First open up the file data/sea_ice_1979-2012.csv and make sure the file makes sense. The first column is the year and the second is the September sea ice extent, measured in millions of square kilometers. Then using what you learned in the matplotlib tutorial last week, create a plot of this data (with axis labels and a title). Make sure the y-axis starts at 0.

Create a folder called figures and save your plot in this folder as part1.pdf.

Part 2: Plotting the residuals

Now we will consider two different models for this dataset. The first is a linear model (degree 1 polynomial) and the second is a quadratic model (degree 2 polynomial). The coefficients for these two models are shown below:

deg_1_coef = [190.5038227644984, -0.09224446142042844]

deg_2_coef = [-15150.155305067638, 15.283380627913214, -0.0038525745647042583]

For example, the first model can be written like this:

In later weeks we will see how to actually fit a model to data to obtain this type of output. For this part of the lab, first devise a way plot each polynomial on top of the data. It is okay to copy the coefficients above into your code, but try to avoid any duplicated code. Save your plots as:

figures/part2_deg1.pdf
figures/part2_deg2.pdf

Now we will plot the residuals (i.e. the true y-value minus the predicted y-value based on the model). Devise a way to compute these residuals for each data point, then plot them against the original x-values. Again make sure to think about good python style and avoid duplicated code. You can also use plt.clf() to clear all plotted information and start again. Save your plots as:

figures/part2_residuals1.pdf
figures/part2_residuals2.pdf

In your README.md, describe the patterns you see in the residuals. Based on these patterns, which model do you think is a better fit for this data?

Part 3: Using a model for prediction

In this next part of the lab we will see how these models can be used for predicting future patterns. Investigate the file data/sea_ice_2013-2020.csv. During 2012, none of these values were known, and models such as the ones above were used to predict future sea ice extents. Now we will see how accurate these predictions were.

For each model (linear and quadratic), plot this new dataset in addition to the original dataset and the model (each in a different color). Save your plots as:

figures/part3_pred1.pdf
figures/part3_pred2.pdf

In your README.md, describe what you observe. Based on these visualizations, which model do you think is a better fit? How would you advise governments who are trying to make policy decisions based on this type of model fitting process?

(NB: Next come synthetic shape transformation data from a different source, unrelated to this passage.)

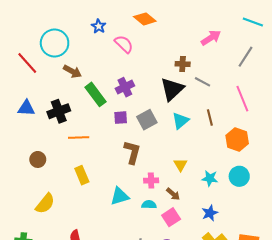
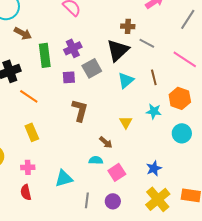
green rectangle: (95, 94) -> (45, 55), turned 30
pink line: (242, 99) -> (185, 59), turned -35
gray square: (147, 120) -> (92, 68), moved
orange line: (79, 137) -> (29, 96), turned 36
cyan star: (210, 178) -> (154, 111), moved
pink cross: (151, 180) -> (28, 167), moved
brown arrow: (173, 194) -> (106, 142), moved
cyan triangle: (120, 196) -> (64, 178), moved

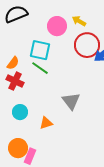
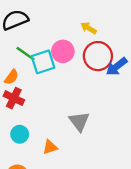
pink circle: (57, 26) -> (63, 51), moved
cyan square: (40, 50) -> (43, 62), turned -30
green line: (40, 68) -> (26, 54), moved

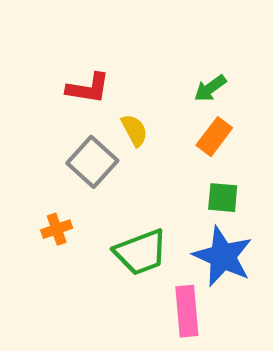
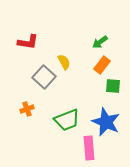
red L-shape: (88, 88) -> (28, 42), moved
green square: (223, 198) -> (113, 86), moved

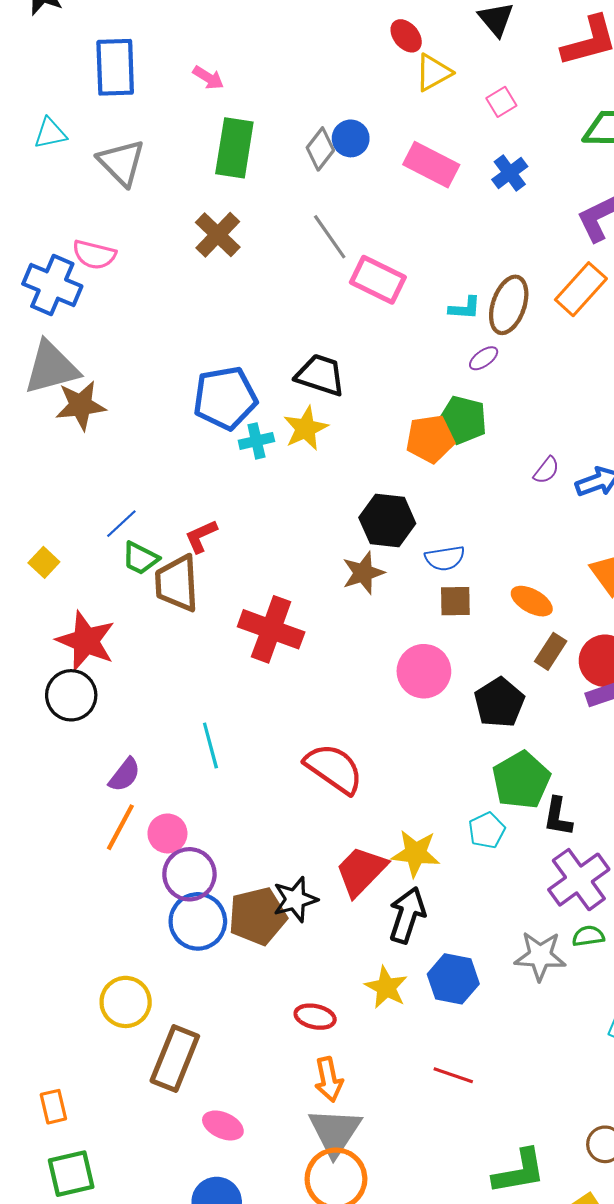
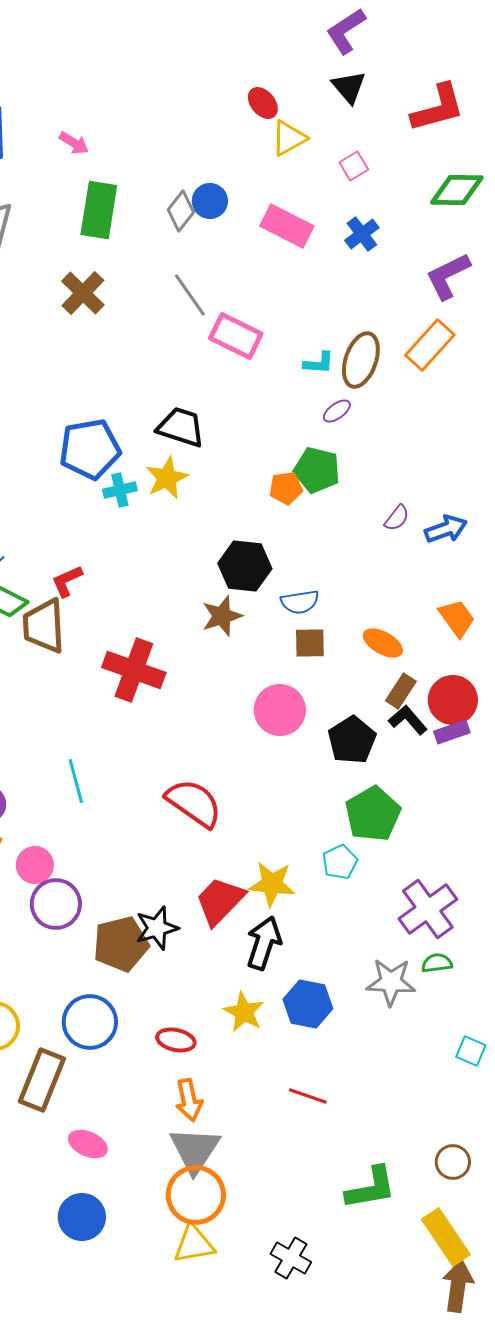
orange pentagon: (430, 439) -> (286, 488), size x0.7
black L-shape: (558, 817) -> (408, 720), moved, turned 129
blue circle: (198, 921) -> (90, 1022), moved

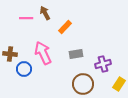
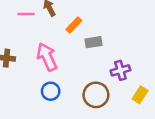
gray rectangle: (76, 54) -> (93, 42), moved
blue circle: (24, 69) -> (51, 91), moved

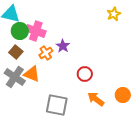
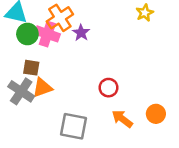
purple star: (63, 46) -> (81, 33), moved
brown square: (16, 52) -> (31, 68), moved, turned -32
orange cross: (46, 53) -> (60, 18), moved, size x1.5
orange triangle: (32, 74) -> (42, 88), turned -42

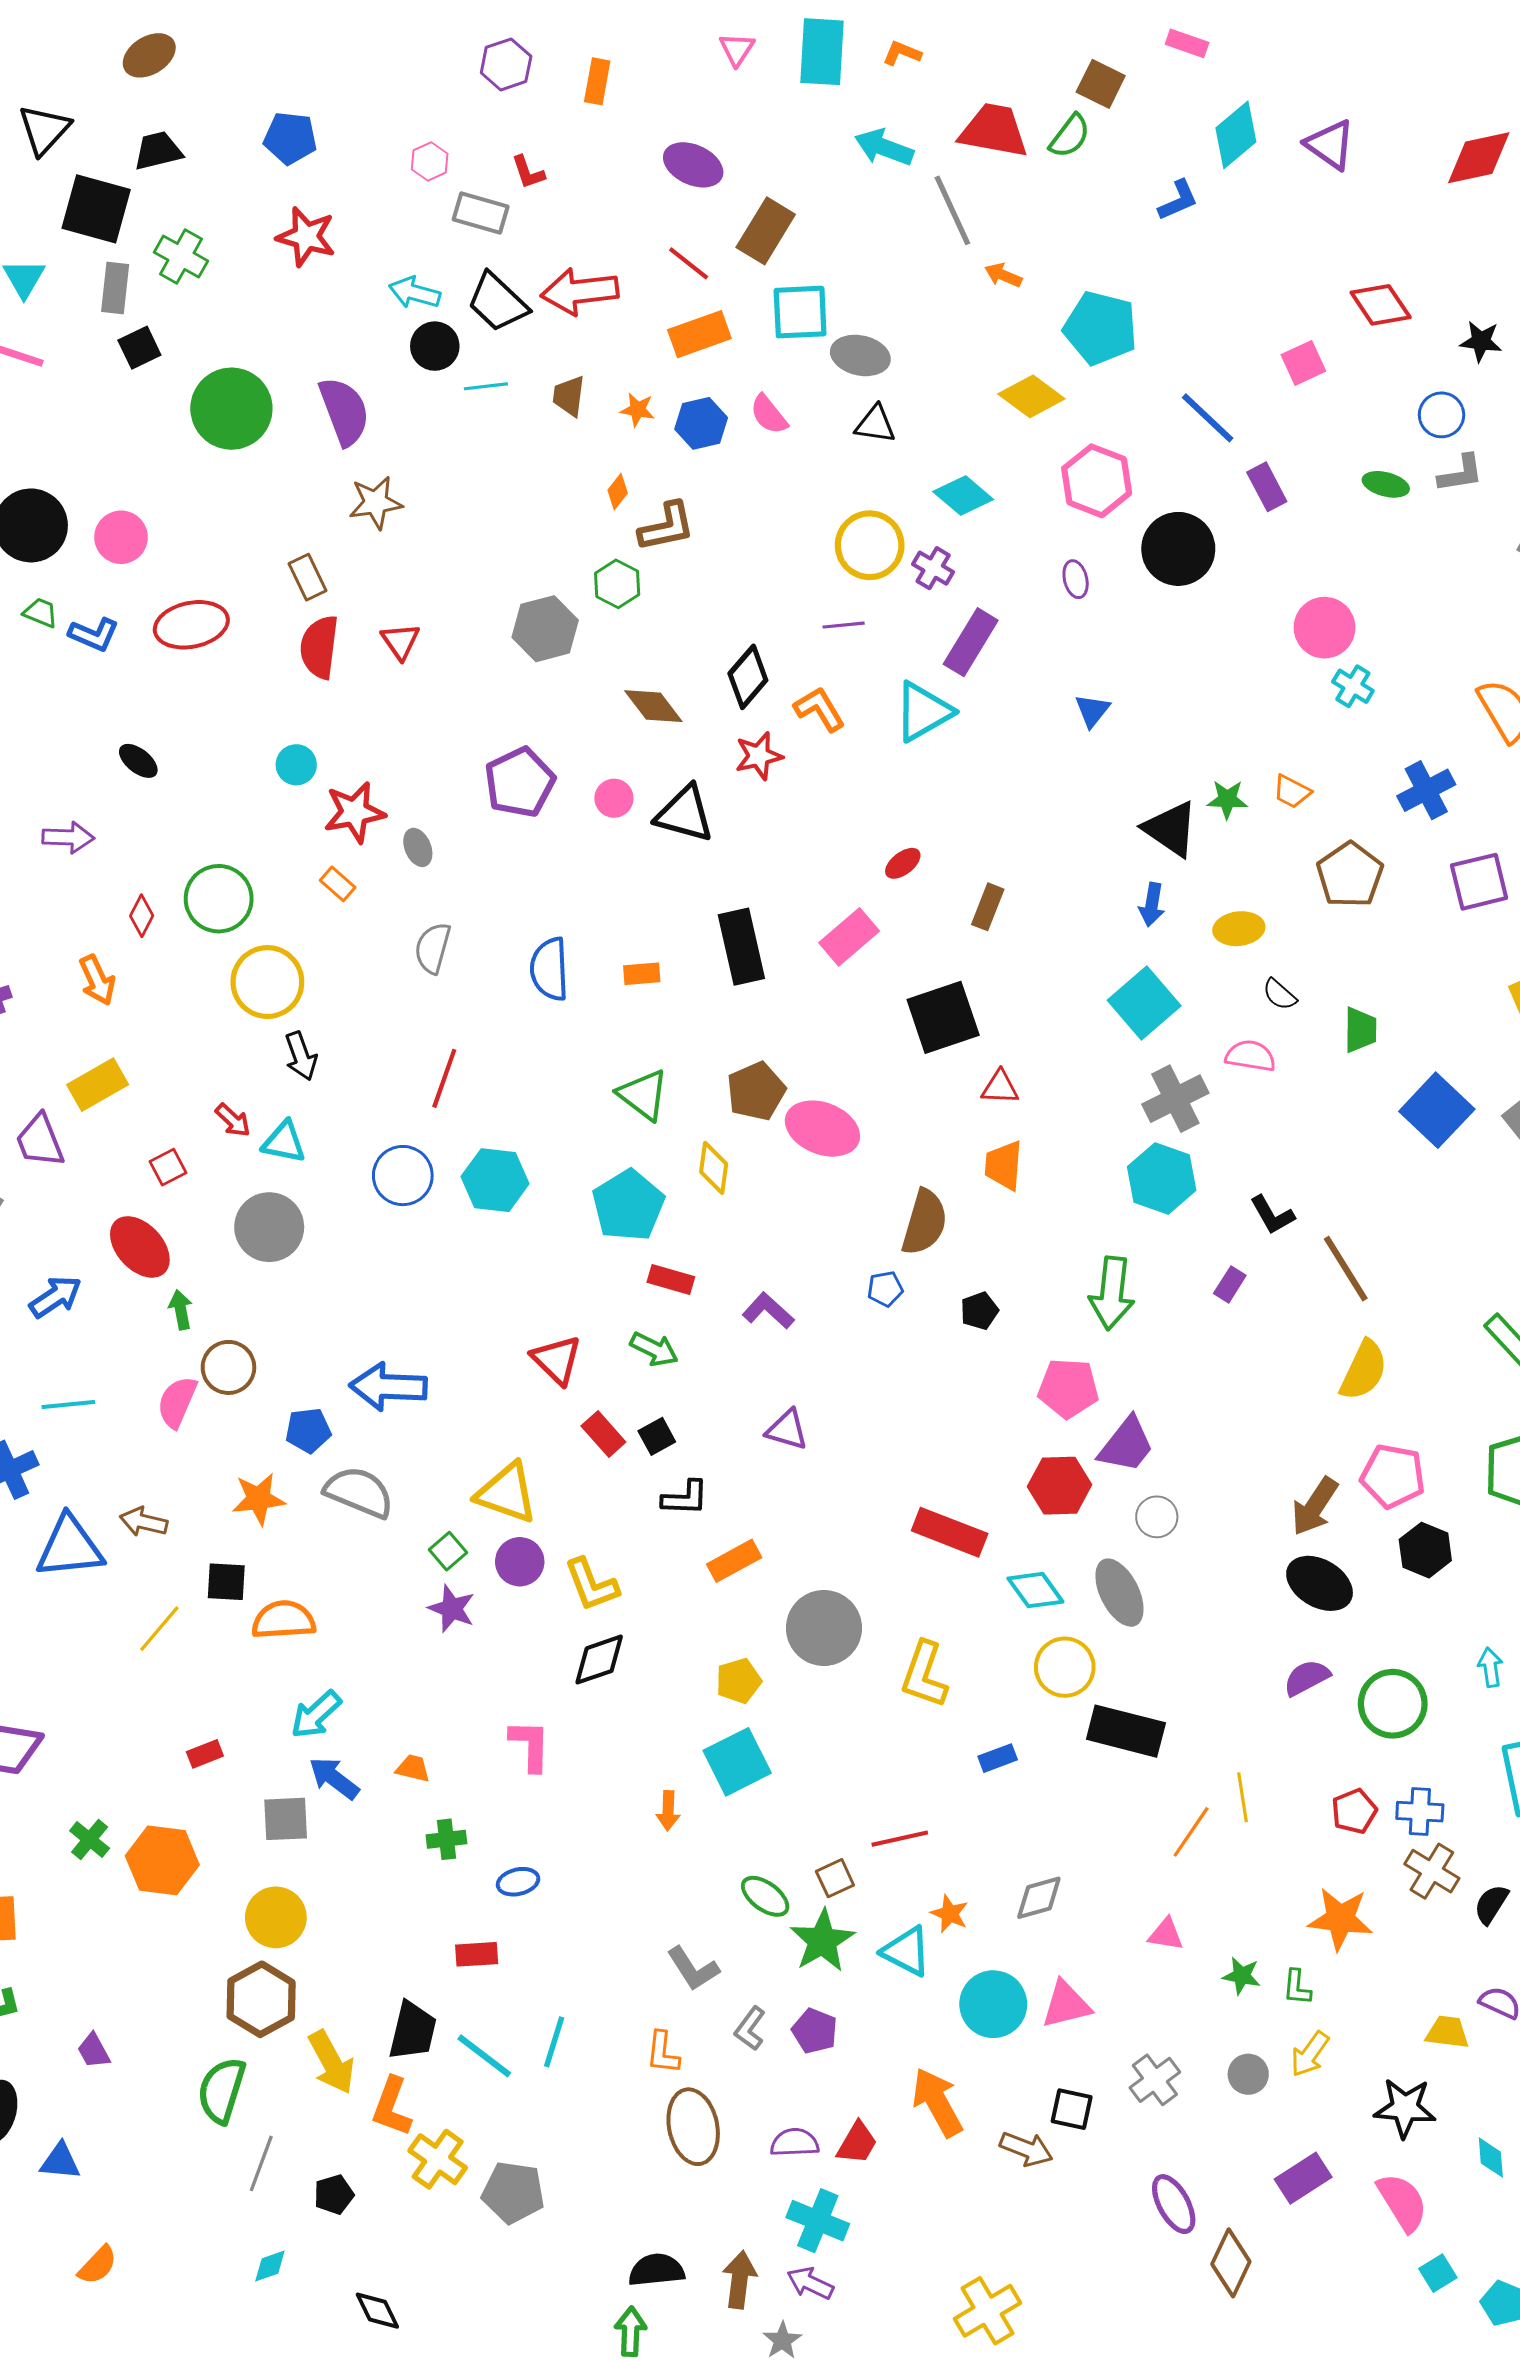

Part 4: Elbow plot for choosing the best degree

Above we have seen two different ways to select a model (residuals and a held-aside “test” dataset). A third way is demonstrated in Part 4.

For this step we will use a different dataset data/regression_train.csv (this is a toy dataset just for the learning purposes).

See the end of the README.md file for coefficients for 11 different polynomial models. Using a loop, create a plot of each model along with the training data. Try to make your code as flexible as possible. Save at least 3 representative figures in your figures folder as:

figures/part4_degn.pdf (for at least 3 n values)

You should be able to run this part with this command line:

python3 model_analysis.py

In your README.md describe the pattern you observe. Based on these preliminary visualizations, which model would you choose and why?

Now we will create what is called an “elbow” plot. The x-axis it the degree of the polynomial, and the y-axis is the RSS or “residual sum of squares”. So for each polynomial, compute the RSS by squaring each residual and adding them all up. Then plot this against the degree. Save your figure as

figures/part4_elbow.pdf

After creating such a plot, we observe when the RSS has started to plateau, and use the smallest degree after this point. Looking at this plot, what would you choose? Explain your answer in your README.md.

Final checks:

Make sure all plots have x-label, y-label, and title.
Double check your repository online to make sure all figures and code are pushed correctly.
Make sure your README.md is completely filled out. Points will be lost for not filling out the last section.

Optional extensions

Devise a way to use data/regression_test.csv to be more precise about model selection. Explain how your method might be more precise. Describe your results in your README.md.
Plot the residuals for some of the models in Part 4. Based on your results, which model would you choose and why?